Macronisme et mépris de classe (6)
Cela fait bien 20 ou 30 ans que de nombreux idéologues s’emploient à remettre au goût du jour la notion désuète de populisme. Ambiguë et polysémique, elle se prête à toutes les manipulations, y compris sous la forme d’un prétendu « populisme de gauche », expression aberrante qui n’est qu’un oxymore comme le serait « socialisme de droite ». Les politologues orthodoxes de Sciences Po et d’ailleurs, chargés du maintien de l’ordre idéologique établi, ont donc repris le « populisme » sous la forme d’une construction savante dont l’objectif est de disqualifier politiquement les groupes populaires. Cette fabrication repose sur une série de préjugés de classe au point que le mot populisme fonctionne autant comme injure que comme « style politique » pour reprendre une expression de Pierre-André Taguieff (Vingtième siècle, 56, 1997, « Le populisme et la science politique. Du mirage conceptuel aux vrais problèmes »). Car on retrouve ici cet essayiste, véritable éminence grise et à l’occasion inquisiteur, toujours aux franges d’une extrême-droite bienséante et pourvoyeur de la doxa politique la plus conservatrice. Il est l’inventeur de ces formules à double entrée comme le devenu fameux « islamo-gauchisme » ou, dans le cas du Front national, de « national-populisme ». On va y revenir. Son collègue Pascal Perrineau ira jusqu’à forger l’expression baroque de « trotsko-lepénisme » ! Ces formules ne sont le résultat d’aucun travail particulier d’enquête ou de recherche, elles sont fabriquées dans un bureau à partir des préventions de leurs auteurs et selon les besoins politiques du moment. L’« islamo-gauchisme » n’existait pas avant que le maître et ses suiveurs répandent l’expression… C’est ce qu’on appelle un effet performatif.

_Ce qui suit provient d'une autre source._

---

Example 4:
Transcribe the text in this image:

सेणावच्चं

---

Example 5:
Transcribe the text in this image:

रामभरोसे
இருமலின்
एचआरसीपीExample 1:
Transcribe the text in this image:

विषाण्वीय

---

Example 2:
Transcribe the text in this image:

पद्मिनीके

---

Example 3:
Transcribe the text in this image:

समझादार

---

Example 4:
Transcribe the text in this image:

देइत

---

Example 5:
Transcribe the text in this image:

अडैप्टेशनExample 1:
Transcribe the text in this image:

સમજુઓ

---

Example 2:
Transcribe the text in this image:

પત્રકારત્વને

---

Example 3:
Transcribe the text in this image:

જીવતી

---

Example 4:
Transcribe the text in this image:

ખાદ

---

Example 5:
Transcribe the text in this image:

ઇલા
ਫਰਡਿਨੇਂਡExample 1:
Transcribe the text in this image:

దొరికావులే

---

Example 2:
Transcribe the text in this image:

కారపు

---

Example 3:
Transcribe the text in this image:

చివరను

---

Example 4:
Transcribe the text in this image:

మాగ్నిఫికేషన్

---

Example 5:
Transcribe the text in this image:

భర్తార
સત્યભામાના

La masse du peuple est non seulement réputée socialement inculte et politiquement ignare mais en outre soumise aux pulsions basses et autres passions tristes, aux émotions incontrôlables et aux actes irréfléchis. La mobilisation populaire est toujours suspecte et irrationnelle puisqu’elle résulte soit de la manipulation d’un chef charismatique, soit de la peur, des instincts, du ressentiment, de la « grogne » (voir Annie Collowald, Le « populisme du FN » Un dangereux contresens », Editions du Croquant, 2004). Il y aurait toujours des agitateurs et des démagogues pour flatter l’instinctuel, le pulsionnel, le tribal dans le peuple (Taguieff) et pour porter les revendications insensées de foules menaçantes et dangereuses. Heureusement, face à eux vont se dresser le « parti de l’intelligence », le « cercle de la raison » (Alain Minc), une presse bien-pensante, des experts éclairés et l’État républicain.

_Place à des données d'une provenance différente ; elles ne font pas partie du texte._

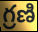
గ్రణి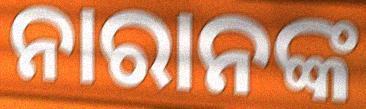
ନାରାନଙ୍କ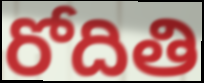
రోదితిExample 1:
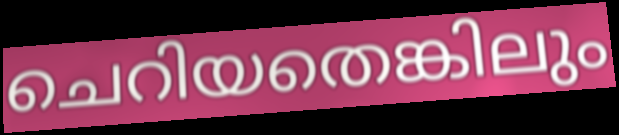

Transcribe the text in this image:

ചെറിയതെങ്കിലും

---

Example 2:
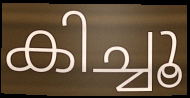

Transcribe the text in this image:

കിച്ചൂ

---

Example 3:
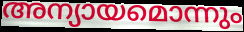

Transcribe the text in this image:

അന്യായമൊന്നും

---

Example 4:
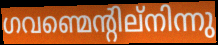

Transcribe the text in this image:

ഗവണ്മെന്റില്നിന്നു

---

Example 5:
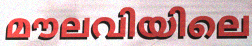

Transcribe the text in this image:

മൗലവിയിലെ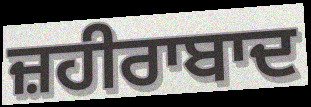
ਜ਼ਹੀਰਾਬਾਦ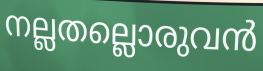
നല്ലതല്ലൊരുവൻ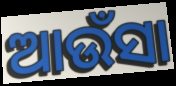
ଆଉଁସାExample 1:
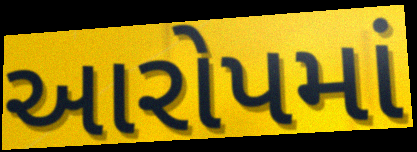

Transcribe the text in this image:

આરોપમાં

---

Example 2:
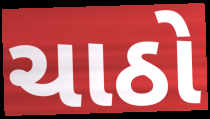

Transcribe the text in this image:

ચાઠો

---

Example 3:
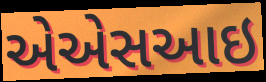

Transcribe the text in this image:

એએસઆઇ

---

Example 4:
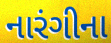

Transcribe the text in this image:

નારંગીના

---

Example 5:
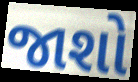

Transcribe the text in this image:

જાશો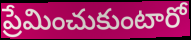
ప్రేమించుకుంటారో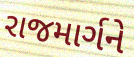
રાજમાર્ગને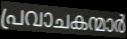
പ്രവാചകന്മാർ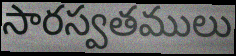
సారస్వతములుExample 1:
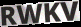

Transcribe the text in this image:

RWKV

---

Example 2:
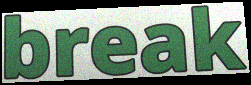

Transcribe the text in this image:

break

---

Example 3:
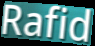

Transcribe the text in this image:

Rafid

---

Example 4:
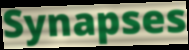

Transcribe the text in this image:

Synapses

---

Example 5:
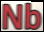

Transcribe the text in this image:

Nb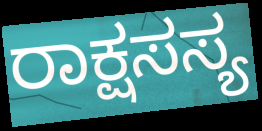
ರಾಕ್ಷಸಸ್ಯ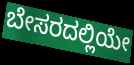
ಬೇಸರದಲ್ಲಿಯೇ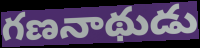
గణనాథుడుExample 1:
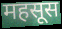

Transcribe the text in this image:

महसूस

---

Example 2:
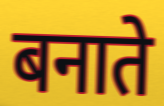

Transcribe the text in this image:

बनाते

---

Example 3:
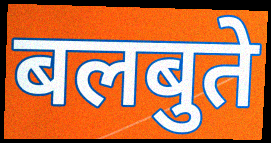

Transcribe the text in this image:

बलबुते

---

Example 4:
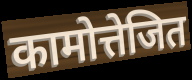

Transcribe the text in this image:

कामोत्तेजित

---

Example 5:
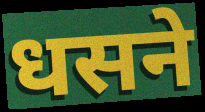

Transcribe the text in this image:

धसने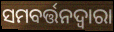
ସମବର୍ତ୍ତନଦ୍ୱାରାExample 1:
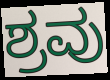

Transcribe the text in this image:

ಶ್ರವು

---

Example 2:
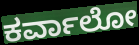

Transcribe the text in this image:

ಕರ್ವಾಲೋ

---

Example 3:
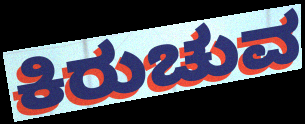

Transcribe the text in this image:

ಕಿರುಚುವ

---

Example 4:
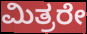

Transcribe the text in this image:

ಮಿತ್ರರೇ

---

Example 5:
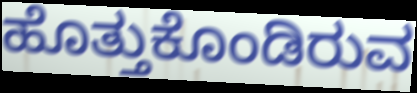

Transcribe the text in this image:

ಹೊತ್ತುಕೊಂಡಿರುವ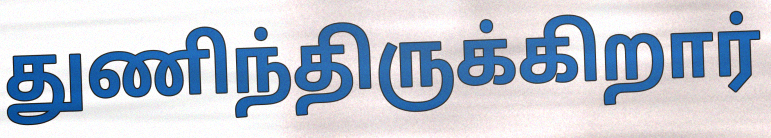
துணிந்திருக்கிறார்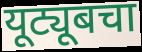
यूट्यूबचा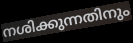
നശിക്കുന്നതിനും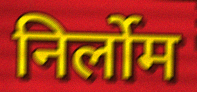
निर्लोम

Cette tradition de la délégitimation politique du peuple est fort ancienne. J’ai cité Montesquieu, mais que dire, hélas, de Voltaire dont la correspondance est édifiante : « j’entends par peuple, la populace qui n’a que ses bras pour vivre. Je doute que cet ordre de citoyens ait jamais le temps ou la capacité de s’instruire. Ils mourraient de faim avant de devenir philosophes. Il me paraît essentiel qu’il y ait des gueux ignorants » (Lettre à Etienne-Noël Damaville, 16 octobre 1765, citée par Thierry Galibert, Le mépris du peuple, ouvr.cité, p.237). Et le même Voltaire précise bien dans son Essai sur les mœurs (1756) : « un pays bien organisé est celui où le petit nombre fait travailler le grand nombre, est nourri par lui, et le gouverne » (cité par Thierry Galibert, p.249). On est ici à l’exact contraire de Jean-Jacques Rousseau pour qui la souveraineté du peuple devait exprimer la volonté générale. Mais sans doute Rousseau était-il un peu… populiste ! Comme on voit, contrairement aux proclamations béates, les Lumières n’étaient pas un bloc homogène.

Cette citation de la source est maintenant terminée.